Though it is at best a positive side-effect, small business will have a much better chance if our days of faith, remembrance, and celebration are observed as formal days of rest and not advanced towards the proliferation of the 24/7/365 lifestyle rapidly coming to fruition via technology and social media. Americans have a lot more to lose than small business, we will lose our identity as a nation. To a great extent, America is the National League to the world, the last professional baseball league without a designated hitter. Unique holidays such as Thanksgiving and the various remembrance days for which we honor or fallen heroes differentiate us from other economic powers and is close as we can have to a true ideology and religious and cultural melting pot in a nation that constitutionally mandates freedom of religion. I would much rather see Thanksgiving be restored to the vision of the late Wilbur Cross.
One possibility is to look at what was done once before. Thanksgiving day once fell on November 26 regardless of day of the week. During the Civil War, Abraham Lincoln moved it to the last Thursday in November so he could give passes to Union soldiers to visit their families on a four-day weekend scenario. In 1935, Franklin Roosevelt moved it from the last Thursday to the forth Thursday as a Great Depression aid—any year November had five Thursday (no such luck this year), Thanksgiving would be celebrated on week earlier providing an extra week of Christmas shopping to stimulate the economy.

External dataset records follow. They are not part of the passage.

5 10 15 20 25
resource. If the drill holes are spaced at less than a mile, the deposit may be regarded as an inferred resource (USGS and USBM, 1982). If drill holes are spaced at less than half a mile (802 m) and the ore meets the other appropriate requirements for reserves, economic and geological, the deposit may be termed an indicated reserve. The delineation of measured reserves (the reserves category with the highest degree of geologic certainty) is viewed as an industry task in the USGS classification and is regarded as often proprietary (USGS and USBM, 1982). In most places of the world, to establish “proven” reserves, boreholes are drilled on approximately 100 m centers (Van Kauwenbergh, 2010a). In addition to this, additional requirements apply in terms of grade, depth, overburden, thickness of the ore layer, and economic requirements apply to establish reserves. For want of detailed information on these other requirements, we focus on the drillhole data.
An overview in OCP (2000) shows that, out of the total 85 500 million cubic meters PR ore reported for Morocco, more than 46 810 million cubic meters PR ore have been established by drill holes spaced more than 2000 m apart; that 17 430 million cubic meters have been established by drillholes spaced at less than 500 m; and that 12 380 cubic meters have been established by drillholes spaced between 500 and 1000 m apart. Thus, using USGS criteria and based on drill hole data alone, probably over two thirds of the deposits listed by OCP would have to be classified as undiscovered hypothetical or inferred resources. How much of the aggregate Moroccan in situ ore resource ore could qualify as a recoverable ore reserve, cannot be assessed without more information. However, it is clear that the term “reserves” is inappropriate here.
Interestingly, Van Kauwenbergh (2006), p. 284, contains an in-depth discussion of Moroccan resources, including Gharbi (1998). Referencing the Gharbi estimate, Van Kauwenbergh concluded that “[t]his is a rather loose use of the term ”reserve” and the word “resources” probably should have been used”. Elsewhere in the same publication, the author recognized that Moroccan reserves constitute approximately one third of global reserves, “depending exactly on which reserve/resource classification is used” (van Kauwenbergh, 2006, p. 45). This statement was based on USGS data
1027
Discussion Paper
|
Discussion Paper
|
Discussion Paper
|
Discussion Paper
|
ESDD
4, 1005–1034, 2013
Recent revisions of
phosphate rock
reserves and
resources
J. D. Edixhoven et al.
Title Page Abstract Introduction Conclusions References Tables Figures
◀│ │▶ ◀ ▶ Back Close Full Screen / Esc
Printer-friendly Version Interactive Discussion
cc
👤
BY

Perhaps it is time to do that again. Suppose we guarantee Thanksgiving always be the next to last Thursday in November. The week head start should deem in unnecessary to make Thanksgiving day a busy shopping day and provide online retailers to complete rather than compete with brick and mortar as some items are still best suited to be purchased brick-and-mortar; and for most shoppers who do some brick-and-mortar and some online shopping, the extra week can make it easier to ensure online purchased gifts can be shipped in time for Christmas.